Viterbo – Detenuto dà in escandescenze in aula, la polizia penitenziaria è costretta ad ammanettato davanti al giudice.
Protagonista un giovane africano, appena condannato dal giudice Silvia Mattei a quattro mesi per avere devastato la cella del carcere di Mammagialla, prima di essere trasferito nella casa circondariale di Civitavecchia, da dove ieri è giunto scortato.
Sempre lo stesso l’oggetto del contendere. Chiede di parlare col giudice per essere messo in libertà anticipata.
“Sennò spacco tutto”, ha detto agli agenti il 20 giugno 2016. Dopo di che ha infranto i vetri della finestra della cella e distrutto le suppellettili, sedendosi per terra nel corridoio per non farsi sostare in un’altra cella, temendo che potesse farsi male coi cocci.

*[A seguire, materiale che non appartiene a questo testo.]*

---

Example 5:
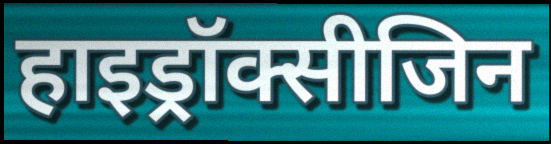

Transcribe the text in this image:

हाइड्रॉक्सीजिन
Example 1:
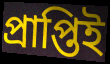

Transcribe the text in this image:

প্রাপ্তিই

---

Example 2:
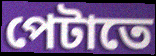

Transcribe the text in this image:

পেটাতে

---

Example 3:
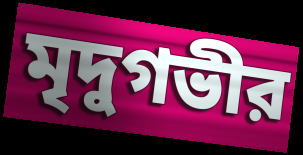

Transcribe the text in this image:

মৃদুগভীর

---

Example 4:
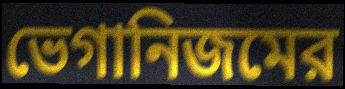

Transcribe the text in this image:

ভেগানিজমের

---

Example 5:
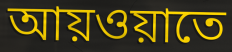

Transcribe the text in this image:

আয়ওয়াতে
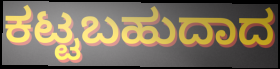
ಕಟ್ಟಬಹುದಾದ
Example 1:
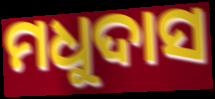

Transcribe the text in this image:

ମଧୁଦାସ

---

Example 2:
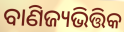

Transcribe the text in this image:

ବାଣିଜ୍ୟଭିତ୍ତିକ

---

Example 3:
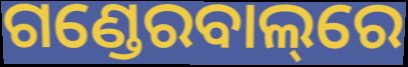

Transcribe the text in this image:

ଗଣ୍ଡେରବାଲ୍‌ରେ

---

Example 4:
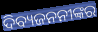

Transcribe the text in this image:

ଦିବ୍ୟଜନନୀଙ୍କର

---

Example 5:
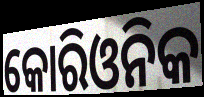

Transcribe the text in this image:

କୋରିଓନିକ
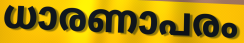
ധാരണാപരം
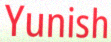
Yunish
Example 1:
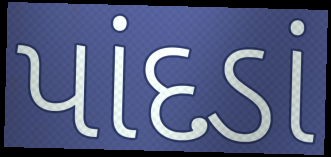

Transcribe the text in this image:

પાંદડાં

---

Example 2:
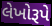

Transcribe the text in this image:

લેખોરૂપે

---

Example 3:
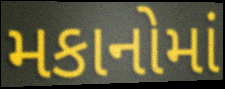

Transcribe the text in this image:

મકાનોમાં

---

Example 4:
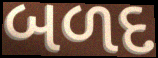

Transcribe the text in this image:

બળદ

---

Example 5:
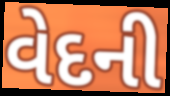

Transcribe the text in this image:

વેદની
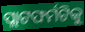
ପ୍ଲାଟଫର୍ମଟିକୁ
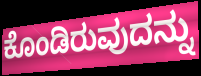
ಕೊಂಡಿರುವುದನ್ನು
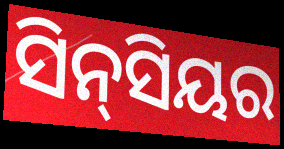
ସିନ୍‌ସିୟର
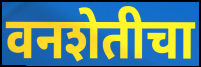
वनशेतीचा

“Abbiamo dovuto sollevato, mentre ci insultava, poi ha puntato i piedi nella porta, infine è venuto il dottore”, hanno spiegato i poliziotti intervenuti in carcere, sottolineando che non aveva in realtà opposto resistenza, in senso penale, ma aveva commesso il reato di danneggiamento.
Assolto dall’accusa di resistenza a pubblico ufficiale e condannato a quattro mesi per danneggiamento, dopo che l’accusa ne aveva chiesti sei, il detenuto si è improvvisamente buttato per terra in aula, urlando e scalciando, avendo chiesto la libertà anticipata al giudice, che lo ha invitato a farsi assistere da un avvocato, potendo contare anche sul gratuito patrocinio.

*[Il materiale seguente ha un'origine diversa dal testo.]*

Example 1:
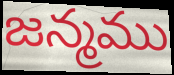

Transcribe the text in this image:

జన్మము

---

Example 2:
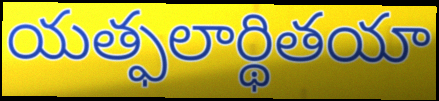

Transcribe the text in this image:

యత్ఫలార్థితయా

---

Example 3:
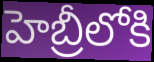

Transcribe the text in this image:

హెబ్రీలోకి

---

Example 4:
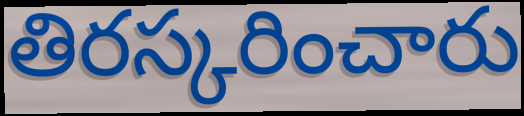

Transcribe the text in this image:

తిరస్కరించారు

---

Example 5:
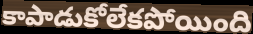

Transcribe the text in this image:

కాపాడుకోలేకపోయింది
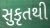
સુકૃતથી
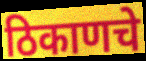
ठिकाणचे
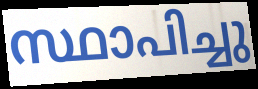
സ്ഥാപിച്ചു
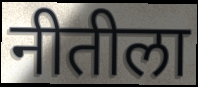
नीतीला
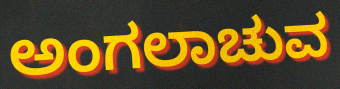
ಅಂಗಲಾಚುವ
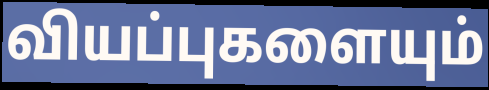
வியப்புகளையும்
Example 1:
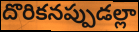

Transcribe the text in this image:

దొరికనప్పుడల్లా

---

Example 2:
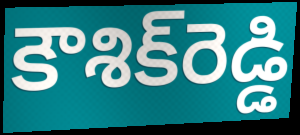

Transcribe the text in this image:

కౌశిక్‌రెడ్డి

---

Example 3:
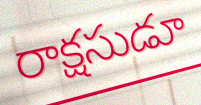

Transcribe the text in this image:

రాక్షసుడూ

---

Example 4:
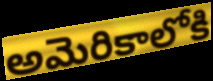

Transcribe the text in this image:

అమెరికాలోకి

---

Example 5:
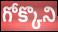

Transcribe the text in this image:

గోక్కొని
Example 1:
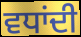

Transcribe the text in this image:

ਵਧਾਂਦੀ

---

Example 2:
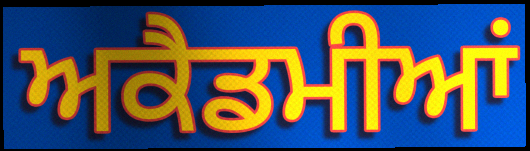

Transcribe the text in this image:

ਅਕੈਡਮੀਆਂ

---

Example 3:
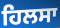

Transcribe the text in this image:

ਹਿਲਸਾ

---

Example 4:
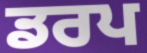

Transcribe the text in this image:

ਡਰਪ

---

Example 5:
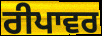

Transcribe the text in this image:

ਰੀਪਾਵਰ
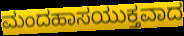
ಮಂದಹಾಸಯುಕ್ತವಾದ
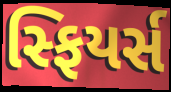
સ્ફિયર્સ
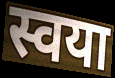
स्वया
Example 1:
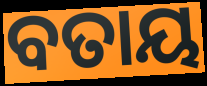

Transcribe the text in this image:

ବତାୟ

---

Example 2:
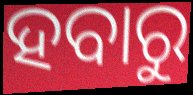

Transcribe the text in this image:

ହବାରୁ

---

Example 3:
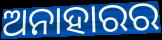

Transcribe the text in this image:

ଅନାହାରର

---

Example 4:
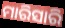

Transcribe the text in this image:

ମାରିସାରି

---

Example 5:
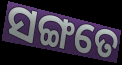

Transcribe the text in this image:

ସଙ୍ଗତେ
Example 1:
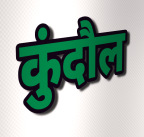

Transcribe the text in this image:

कुंदौल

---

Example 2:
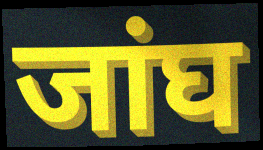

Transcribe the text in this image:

जांघ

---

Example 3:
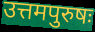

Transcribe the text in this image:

उत्तमपुरुषः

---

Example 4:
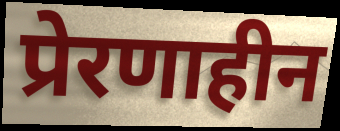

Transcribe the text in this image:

प्रेरणाहीन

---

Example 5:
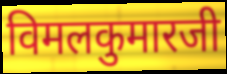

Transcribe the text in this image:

विमलकुमारजी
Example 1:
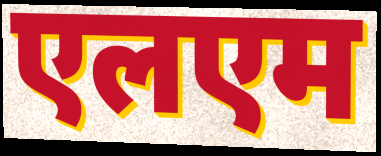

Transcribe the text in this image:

एलएम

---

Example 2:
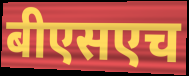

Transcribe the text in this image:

बीएसएच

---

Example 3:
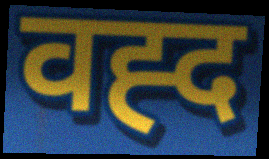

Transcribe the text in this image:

वह्द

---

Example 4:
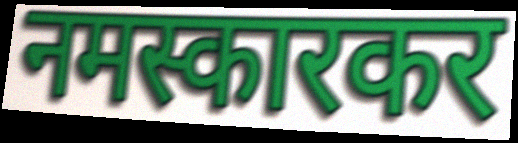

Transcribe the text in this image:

नमस्कारकर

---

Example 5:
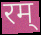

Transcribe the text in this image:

रम्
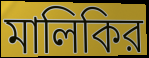
মালিকির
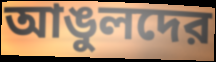
আঙুলদের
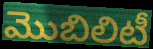
మొబిలిటీ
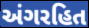
અંગરહિત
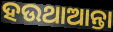
ହଉଥାଆନ୍ତା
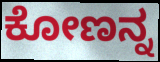
ಕೋಣನ್ನ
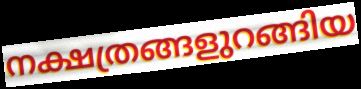
നക്ഷത്രങ്ങളുറങ്ങിയ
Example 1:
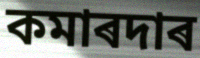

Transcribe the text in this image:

কমাৰদাৰ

“Le mie richieste le strappano”, ha continuato a gridare, rotolandosi tra i banchi per non farsi prendere, mentre interveniva in ausilio della penitenziaria anche il carabiniere in servizio al tribunale.
È finito in manette, dopo di che si è convinto ad alzarsi e lasciare l’aula. Il giudice ha disposto una breve sospensione per risistemare e poi ha ripreso con i processi successivi.